I think, that our computer could handle more processes without problem.
is somehow possible to increase this value? nessus3 is closed source, so i
can't recompile it.

why continuos scan:
our network is student network, the only firewall rule we use is blocking
connections to port 25 outside. we have problems with insecure user
computers attacked by worms, etc. generating unwanted (and illegal) traffic.

with nessus we check all computers, ones a week, and if we find it has
security hole, we automatically change user's vlan to more restrictive one
(and send email to user to apply the security updates)

oHo

Ron Gula wrote:
> Hi Ondrej,
> 
> Several comments and ideas --
> 
> You mention you are running Nessus on Windows XP. I'm curious if you 
> could share how you scheduled your continuous scans. I'm wondering if 
> you are experiencing overlap between your continuous scans.
> 
> With Windows XP, the performance of scans is not as good as Windows 
> servers (like 2003). If you can upgrade to 2003 or Linux, you should 
> get better performance. More memory may help, but the Windows XP OS is 
> limiting you some.
> 
> Perhaps you could lower the sampling of your continuous scans? Maybe 
> add an hour wait state between scans?
> 
> Perhaps your check per hosts or hosts to scan at the same time could 
> be tweaked. When playing with these variables, I like to maximize 
> checks per host but put hosts per scan at like 1 or 2. This lets me 
> see how hard the Nessus scanner works scanning one host.
> 
> The delay between logging into Nessus and starting the scan of 1 
> minute (especially during another scan) is expected.

---------------

Job: Translate this sentence from the Nessus scanning message into Spanish: "If you can upgrade to 2003 or Linux, you should get better performance."

---------------

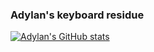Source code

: ### Adylan's keyboard residue

[![Adylan's GitHub stats](https://github-readme-stats.vercel.app/api?username=adylanrff)](https://github.com/adylanrff/adylanrff)


<!--
**adylanrff/adylanrff** is a ✨ _special_ ✨ repository because its `README.md` (this file) appears on your GitHub profile.

Here are some ideas to get you started:

- 🔭 I’m currently working on ...
- 🌱 I’m currently learning ...
- 👯 I’m looking to collaborate on ...
- 🤔 I’m looking for help with ...
- 💬 Ask me about ...
- 📫 How to reach me: ...
- 😄 Pronouns: ...
- ⚡ Fun fact: ...
-->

---------------

Solution: Si puede actualizar a 2003 o a Linux, debería obtener un mejor rendimiento.